Il est l’un des hommes du siècle, une grande figure du monde noir au côté de son ami Léopold Sédar Senghor, de Martin Luther King, de Cheikh Anta Diop, de Joseph Ki-Zerbo, de Patrice Lumumba ou de Nelson Mandéla. Il a assurément sa place au Panthéon des progressistes de l’humanité. Il restera pour toujours l’un des chantres de la négritude lui qui a fondé avec Senghor, Léon Gontran Damas et Birago Diop le journal « L’Etudiant noir » en 1934. Poète et écrivain, ses œuvres majeures : « Cahier d’un retour au pays natal »  (1939) et « Discours sur le colonialisme » (1950) sont des œuvres intemporelles étudiées aujourd’hui dans les plus grandes universités.

Le gouvernement lui a rendu des obsèques nationales et un hommage mérité mais nous n’oublions pas que sous les régimes de droite (de de Gaulle à Giscard d’Estaing), il n’a jamais reçu cette reconnaissance (et a subi plutôt une censure colonialiste). Césaire non plus n’oublie pas. « Nègre je suis, nègre je resterai » claque comme un coup de poing, il reprend son parcours et reste fidèle aux convictions qui l’ont porté toute sa vie (Nègre je suis, Nègre je resterai, entretiens avec Françoise Vergès, Albin Michel, 2005)

Il restera pour nous, combattants de l’équité en politique, un prodigieux exemple, un homme politique de premier plan : conseiller général, maire de Fort-de-France, député de la Martinique. Il a fondé le PPM (Parti progressiste martiniquais) après avoir quitté le parti communiste – sous le choc de l’invasion de la Hongrie par les Soviétiques en 1956- et a préféré la départementalisation, l’autonomie à l’indépendance de son île. Son peuple martiniquais, qui le vénère,  ne lui en tiendra pas rigueur et le réélira sans discontinuité de 1945 à 1993 tant il a fait preuve de vision, de combativité face à l’adversité du racisme et de la ségrégation territoriale, tout en bâtissant sa ville et son département.

Frantz Fanon et Edouard Glissant qui furent ses élèves ont été marqués par l’anticolonialisme, le respect des droits de l’homme et la défense des libertés de cet homme d’exception.

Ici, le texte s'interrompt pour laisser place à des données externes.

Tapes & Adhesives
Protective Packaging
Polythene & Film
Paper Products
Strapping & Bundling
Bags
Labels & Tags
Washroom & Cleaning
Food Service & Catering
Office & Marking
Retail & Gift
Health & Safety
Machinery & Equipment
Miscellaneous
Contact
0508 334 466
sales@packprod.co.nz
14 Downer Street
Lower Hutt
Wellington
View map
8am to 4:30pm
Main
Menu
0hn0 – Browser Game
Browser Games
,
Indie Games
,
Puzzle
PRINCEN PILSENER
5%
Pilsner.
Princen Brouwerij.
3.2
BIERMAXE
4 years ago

Agrégé de grammaire, c’était un homme d’une immense culture qui a su déjouer les pièges du ressentiment et de la rancune historique concernant l’esclavage. Chamoiseau, Confiant et Bernabé ont écrit : « La négritude césairienne est un baptême, l’acte primal de notre dignité restituée. Nous sommes à jamais fils d’Aimé Césaire ».

Aimé Césaire a rendu leur noblesse, leur fierté à tous les Domiens et a réhabilité la culture créole tout en intégrant l’héritage africain. Cette Afrique avec laquelle il s’était réconcilié et qu’il avait appris à aimer grâce à l’amitié qui l’unissait à Senghor à qui il dédiait Pour saluer le tiers monde :

 

Je vois l’Afrique multiple et une

verticale dans la tumultueuse péripétie

avec ses bourrelets, ses nodules

un peu à part, mais à portée

du siècle comme un cœur de réserve.

 

Sa réflexion sur la négritude, il l’a partagée et confrontée à celle d’écrivains Africains-américains et Africains. En Afrique et aux Etats-Unis, il fait partie du Gotha des poètes et écrivains. Ce grand humaniste universaliste, fondateur de la revue Présence africaine avec Alioune Diop est passé par le surréalisme d’André Breton qui l’avait consacré « Nègre fondamental ». Il était admiré de Jean-Paul Sartre et de Michel Leiris et de bien d’autres.

 

La République porte le deuil de cet homme pétri de dignité, d’un talent littéraire et poétique incontestable, d’une volonté et d’une vision politique qui ont éclairé bien des consciences durant ce siècle. Nous sommes au sein d’EQUITE au cœur du socialisme, les dépositaires et les défenseurs de cette diversité républicaine que Césaire a conjuguée avec l’universel.